- **Text shown**
————

Right of Publicity

House v. NCAA: The Settlement That Made College Athletes Paid Licensors

Judge Wilken's final approval of the $2.8 billion House settlement converts decades of amateurism doctrine into a licensed, revenue-shared market for athlete name, image, and likeness.

An empty college football stadium at dusk
The House settlement turns a player's name, image, and likeness into a directly compensable asset. Shutterstock
Educational content, not legal advice. This article explains general legal concepts. It does not create an attorney–client relationship. For your specific situation, consult a licensed attorney.

On June 6, 2025, Judge Claudia Wilken of the United States District Court for the Northern District of California granted final approval to the settlement resolving In re College Athlete NIL Litigation, No. 4:20-cv-03919-CW (N.D. Cal.) — the consolidated antitrust litigation built around three named cases, House v. NCAA, Hubbard v. NCAA, and Carter v. NCAA. The order ended a chapter of American sports law that had been written, rewritten, and quietly contradicted for the better part of a century: the rule that an athlete’s name, image, and likeness (“NIL”) could be exploited by everyone except the athlete. In its place, the settlement installs a roughly $2.8 billion back-pay fund and a forward-looking revenue-sharing regime that lets Division I schools pay their athletes directly. For a publication concerned with intellectual property and the right of publicity, the case matters not because it announces new doctrine but because it monetizes an old one at unprecedented scale.

————

- **Work instructions**
• a. In the article on the House settlement, on what date did Judge Claudia Wilken grant final approval to the settlement?
• b. From the article on the House settlement, copy the passage word for word. Begin at the words "House v. NCAA: The" and stop after "a licensed attorney.".
The data that comes after this article isn't needed for anything here.

- **Provided information**
————

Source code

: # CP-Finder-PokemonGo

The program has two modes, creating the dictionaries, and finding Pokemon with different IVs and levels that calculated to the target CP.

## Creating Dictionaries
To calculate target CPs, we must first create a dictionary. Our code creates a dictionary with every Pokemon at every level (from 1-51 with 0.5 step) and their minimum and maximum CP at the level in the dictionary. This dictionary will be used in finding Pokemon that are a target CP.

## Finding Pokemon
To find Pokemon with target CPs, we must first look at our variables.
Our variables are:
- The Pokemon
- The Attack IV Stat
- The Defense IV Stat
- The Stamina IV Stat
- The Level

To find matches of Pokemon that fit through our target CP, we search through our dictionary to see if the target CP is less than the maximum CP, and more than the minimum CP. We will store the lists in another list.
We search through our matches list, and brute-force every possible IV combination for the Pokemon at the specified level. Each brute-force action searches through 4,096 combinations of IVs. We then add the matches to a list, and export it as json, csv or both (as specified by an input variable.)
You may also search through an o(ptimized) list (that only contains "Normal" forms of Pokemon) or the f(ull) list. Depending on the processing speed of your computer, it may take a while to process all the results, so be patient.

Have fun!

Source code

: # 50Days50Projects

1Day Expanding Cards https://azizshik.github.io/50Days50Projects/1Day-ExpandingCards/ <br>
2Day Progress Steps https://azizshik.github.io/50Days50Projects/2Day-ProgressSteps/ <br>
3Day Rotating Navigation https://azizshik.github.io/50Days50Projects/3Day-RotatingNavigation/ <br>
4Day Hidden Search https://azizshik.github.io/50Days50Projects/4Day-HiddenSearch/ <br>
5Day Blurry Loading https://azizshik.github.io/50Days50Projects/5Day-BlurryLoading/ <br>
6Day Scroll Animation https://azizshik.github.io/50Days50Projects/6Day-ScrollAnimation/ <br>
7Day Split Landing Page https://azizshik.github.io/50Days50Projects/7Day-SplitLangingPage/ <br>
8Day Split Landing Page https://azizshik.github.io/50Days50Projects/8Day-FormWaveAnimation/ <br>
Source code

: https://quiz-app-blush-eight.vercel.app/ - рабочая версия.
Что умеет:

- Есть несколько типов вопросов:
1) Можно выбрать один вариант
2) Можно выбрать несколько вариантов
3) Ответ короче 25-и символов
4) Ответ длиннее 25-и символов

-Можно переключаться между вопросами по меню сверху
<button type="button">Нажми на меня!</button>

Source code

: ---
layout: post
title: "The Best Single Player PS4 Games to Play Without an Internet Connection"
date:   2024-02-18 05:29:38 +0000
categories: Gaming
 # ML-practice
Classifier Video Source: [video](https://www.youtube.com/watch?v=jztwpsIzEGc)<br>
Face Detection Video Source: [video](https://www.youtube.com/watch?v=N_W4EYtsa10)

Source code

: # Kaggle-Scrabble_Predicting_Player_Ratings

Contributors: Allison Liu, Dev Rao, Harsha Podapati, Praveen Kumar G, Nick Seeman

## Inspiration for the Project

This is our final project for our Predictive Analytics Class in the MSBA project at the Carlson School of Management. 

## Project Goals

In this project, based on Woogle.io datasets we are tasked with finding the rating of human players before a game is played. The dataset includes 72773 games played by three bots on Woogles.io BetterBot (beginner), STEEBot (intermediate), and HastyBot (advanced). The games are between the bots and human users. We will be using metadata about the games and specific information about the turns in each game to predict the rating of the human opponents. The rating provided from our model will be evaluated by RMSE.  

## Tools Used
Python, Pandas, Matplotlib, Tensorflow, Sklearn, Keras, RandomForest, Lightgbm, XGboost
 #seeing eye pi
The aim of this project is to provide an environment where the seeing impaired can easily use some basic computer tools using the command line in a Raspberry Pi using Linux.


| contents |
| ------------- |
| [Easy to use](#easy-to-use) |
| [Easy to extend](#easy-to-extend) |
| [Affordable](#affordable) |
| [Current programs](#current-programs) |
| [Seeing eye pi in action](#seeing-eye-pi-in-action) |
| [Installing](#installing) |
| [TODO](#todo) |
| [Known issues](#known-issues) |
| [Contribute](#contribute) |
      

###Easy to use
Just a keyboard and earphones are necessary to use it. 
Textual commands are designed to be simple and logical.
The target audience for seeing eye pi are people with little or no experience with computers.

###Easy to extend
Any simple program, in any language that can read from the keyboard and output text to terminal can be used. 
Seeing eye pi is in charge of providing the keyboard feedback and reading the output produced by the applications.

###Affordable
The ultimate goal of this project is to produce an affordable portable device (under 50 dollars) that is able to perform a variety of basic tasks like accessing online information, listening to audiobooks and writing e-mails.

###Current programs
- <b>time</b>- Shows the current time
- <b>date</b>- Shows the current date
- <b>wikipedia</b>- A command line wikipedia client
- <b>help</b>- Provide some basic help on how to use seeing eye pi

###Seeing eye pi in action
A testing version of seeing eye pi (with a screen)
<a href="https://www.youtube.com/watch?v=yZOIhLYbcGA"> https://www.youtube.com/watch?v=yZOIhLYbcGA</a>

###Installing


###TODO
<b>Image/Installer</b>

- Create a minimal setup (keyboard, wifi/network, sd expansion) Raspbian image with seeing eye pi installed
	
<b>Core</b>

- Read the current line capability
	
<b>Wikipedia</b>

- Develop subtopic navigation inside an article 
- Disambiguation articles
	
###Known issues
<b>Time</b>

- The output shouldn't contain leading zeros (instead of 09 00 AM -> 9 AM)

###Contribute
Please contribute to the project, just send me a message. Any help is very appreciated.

————

- **Exercise solutions**
• a. June 6, 2025.

• b.
House v. NCAA: The Settlement That Made College Athletes Paid Licensors

Judge Wilken's final approval of the $2.8 billion House settlement converts decades of amateurism doctrine into a licensed, revenue-shared market for athlete name, image, and likeness.

An empty college football stadium at dusk
The House settlement turns a player's name, image, and likeness into a directly compensable asset. Shutterstock
Educational content, not legal advice. This article explains general legal concepts. It does not create an attorney–client relationship. For your specific situation, consult a licensed attorney.